I just noticed, 9 years, and 2006 (next week, equals 2015. The topic of this whole conversation, on post 1 says he predicts the year 2014. Kinda strange.
"I'd say it's very unlikely that He-3 is on the moon. Certainly more rare on the moon than on Earth."
wrong.
Try a little research first:
http://www.space.com/scienceastronomy/helium3_000630.html
"Scientists estimate there are about1 million tons of helium 3 on the moon, enough to power the world for thousandsof years.

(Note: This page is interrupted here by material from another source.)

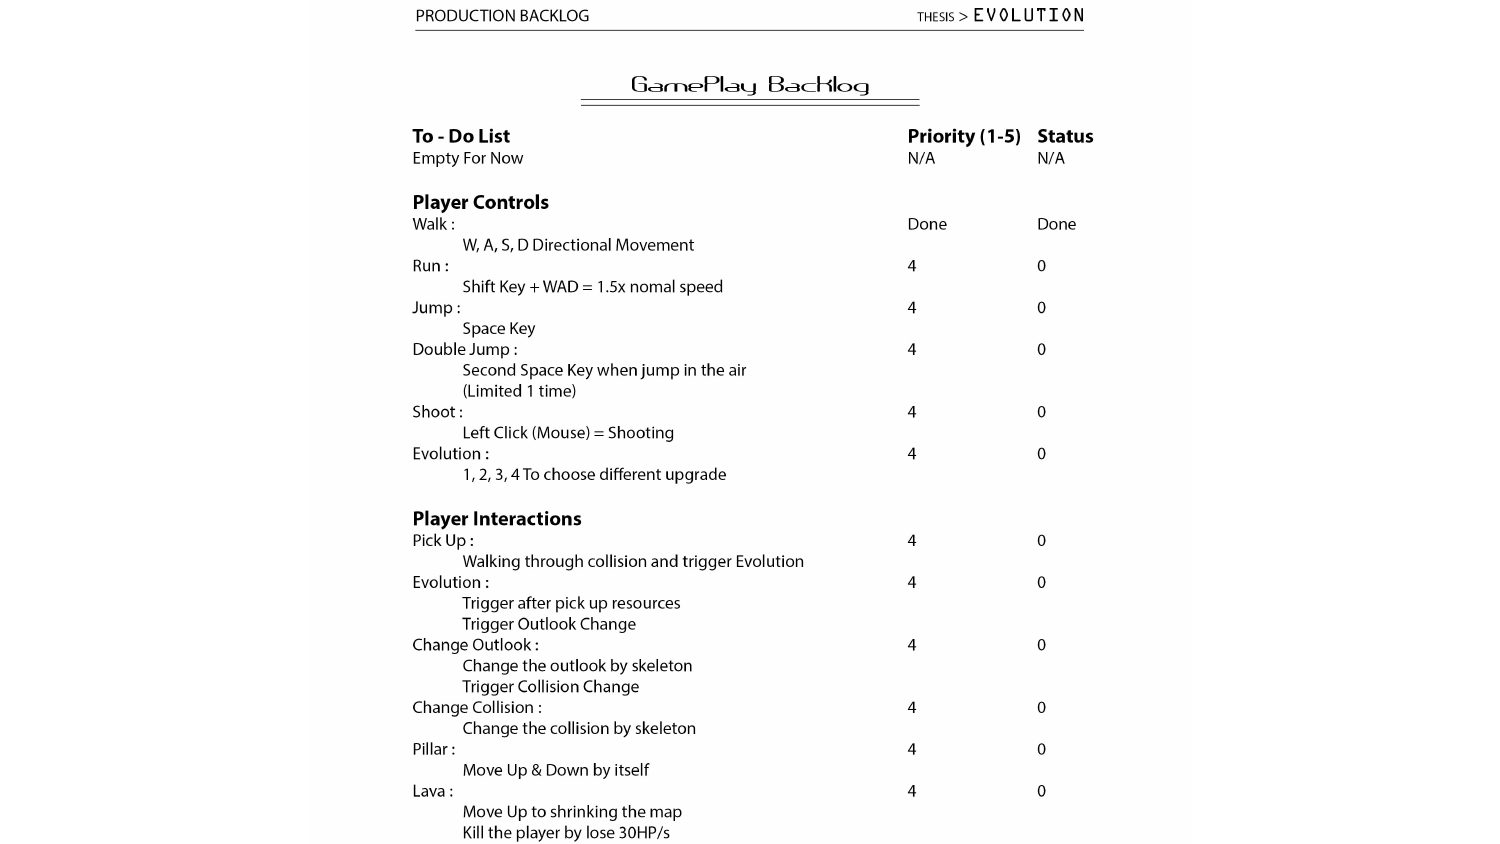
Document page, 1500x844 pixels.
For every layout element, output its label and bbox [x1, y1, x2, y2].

picture [306, 0, 1193, 844]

The equivalent of a single space shuttle load or roughly 25 tonscould supply the entire United States' energy needs for a year, accordingto Apollo17 astronaut and FTI researcher Harrison Schmitt."
forever the optimist, i think it is different this time because of three or four new players: China, Russia, India, -- and Burt Rutan.
We have to give credit to the Chinese who will scare everyone else into action, and particular credit to Burt Rutan and the many other folks who are showing how it can actually be *done* other than the schlerotic, highly socialist NASA bureaucracy.
i have no doubt that it if is were up to NASA, the 100 to 200 year timeframe is spot on. but i think the Chinese will go for something fast and practical, as will Burt Rutan and/or Virgen and/or Bezios...
if it takes rich tourists to start the migration into space, well, why not? heck, if we could only get pornography up there, the funding problems would be solved!
The White House has withdrawn from treaties in the past, and we DIDN'T sign on to the Moon Treaty specifically for this reason. . . .
I don't want to discredit Burt Rutan. He has been an extremely talented, creative, and prolific aeronautical engineer.
But he hasn't really advanced the state of the art in space travel. Putting an aircraft up to the edge of space requires technical competence, but how you do it has been known for about 50 years.
It also requires a bunch of money. And although it was a "privately" funded enterprise, the individual doing the funding has a greater net worth than half the countries on Earth (that may be an exaggeration, but probably only a slight exaggeration).
Doing anything useful in space (beyond a quick flight up and back so the "tourists" can say "Weeeeeeeeee") requires orbital capability. And that is several orders of magnitude more complex, dangerous, and expensive.
The reason the "Spaceship One" venture seems so "simple" compared to the early NASA suborbital launches, is because those NASA launches were merely first tests launches prior to orbital launches. And those first oribital launches were only warmups for the main acts to follow, Gemini and Apolo. And the goal of the whole enterprise was to get to the Moon. We had already been to the edge of space (in the Spaceship One sense) for years in the X-15.